草地土壤碳库作为陆地生态系统碳库的核心组分, 其有机和无机组分在陆地碳循环和气候反馈中发挥着重要作用。然而, 现有研究多聚焦于土壤有机碳动态, 对综合考量两种组分的碳储量调控机制认知不足, 且对不同草地类型土壤碳储量在组分和空间分布的整体认识仍有待深化。该研究基于内蒙古温带草地的实地调查, 选取典型草原和草甸草原两种主要草地类型, 测定土壤理化性质、植物生物量及化学性状, 以及微生物生物量碳和群落组成。在此基础上, 利用增强回归树和结构方程模型, 探究气候、土壤、植物和微生物四类因素对土壤总碳及其有机和无机组分储量的相对重要性, 并探讨其潜在影响机制。研究发现, 典型草原0-60 cm土壤无机碳储量((2.75 ± 0.15) kg C·m-2)显著高于草甸草原((0.45 ± 0.03) kg C·m-2), 而土壤有机碳储量无显著差异(分别为(8.61 ± 0.19)和(8.32 ± 0.17) kg C·m-2), 致使典型草原的土壤总碳储量显著高于草甸草原。两类草地土壤有机碳含量均随深度递减; 但土壤无机碳含量在典型草原深层积累, 而草甸草原无此趋势。植被特征、气候和土壤属性等多种生物和非生物因素共同驱动了土壤总碳及其有机和无机组分储量的变化。不同草地类型土壤碳储量的主要调控因素存在差异: 在受水分限制较强的典型草原, 土壤碳储量主要受气候因素的调控; 而水分条件较好的草甸草原, 更多受到土壤因素的影响。该结果为准确评估温带草地土壤碳储量, 理解多因素交互作用下的土壤碳储量分配机制提供了科学依据。

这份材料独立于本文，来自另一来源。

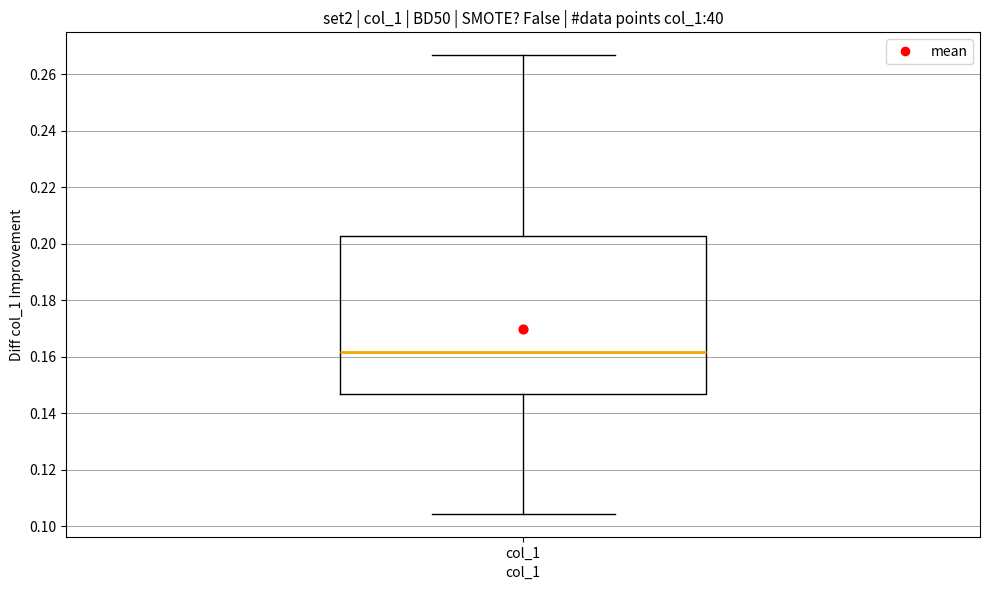

Where does the lower whisker of the box for col_1 end on the y-axis? The values are not printed on the chart, so give them approximately, as read against the axis.

0.104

关键词: 温带草地; 土壤碳储量; 土壤碳组分; 有机-无机碳耦合; 气候-植物-土壤互作

本文引用格式

常鹏飞 , 李平 , 纳尔斯格 , 王静 , 王振华 , 杨森 , 贾舟 , 杨璐 , 刘玲莉 , 邓美凤 . 内蒙古温带草原不同草地类型土壤有机碳和无机碳储量对总碳储量的贡献及其驱动因素[J]. 植物生态学报, 2025 , 49(9) : 1374 -1387 . DOI: 10.17521/cjpe.2024.0443

Abstract

Aims As a key component of terrestrial ecosystem carbon pools, soil carbon storage in grasslands, encompassing both soil organic carbon (SOC) and soil inorganic carbon (SIC) pools, plays a crucial role in terrestrial carbon cycling and climate feedback. However, current research has primarily focused on SOC dynamic, while the regulatory mechanisms governing the storage of both SOC and SIC remain poorly understood. The comprehensive understanding of soil carbon storage, including its composition and spatial distribution across different grassland types, is still lacking.
Methods Here, we conducted a field survey in temperate grasslands of Nei Mongol, selecting two grassland types: typical steppe and meadow steppe. We measured soil physicochemical properties, plant biomass and chemical traits, as well as microbial biomass carbon and community composition. Based on these data, we applied boosted regression trees and structural equation modeling to investigate the relative importance of the four explanatory factors—climatic, edaphic, vegetational, and microbial variables, in shaping total soil carbon storage and its organic and inorganic components. Additionally, we explored the mechanisms underlying their influence.
Important findings This study found that the SIC stock in the 0-60 cm soil layer of typical steppe ((2.75 ± 0.15) kg C·m-2) was significantly higher than that in meadow ((0.45 ± 0.03) kg C·m-2), while there was no significant difference in soil organic carbon storage ((8.61 ± 0.19) kg C·m-2 for typical steppe and (8.32 ± 0.17) kg C·m-2 for meadow), resulting in a significantly higher total soil carbon storage in typical grasslands compared to meadow grasslands. The SOC content of both grassland types decreased with soil depth. However, the SIC content in typical steppe exhibited pronounced accumulation in deeper soil layers, a pattern that was absent in meadow. Biotic and abiotic factors, including vegetation characteristics, climate, and soil properties, jointly influenced total soil carbon and its SOC and SIC components, with distinct regulatory mechanisms between grassland types. In typical steppe with strong water limitations, soil carbon storage was primarily regulated by climate factors, whereas in meadow steppe with relatively higher moisture availability, soil properties played a more prominent role. These findings provide a scientific basis for accurately assessing the soil carbon storage in temperate grasslands and enhance our understanding of the distribution mechanisms of soil carbon under multi-factor interactions.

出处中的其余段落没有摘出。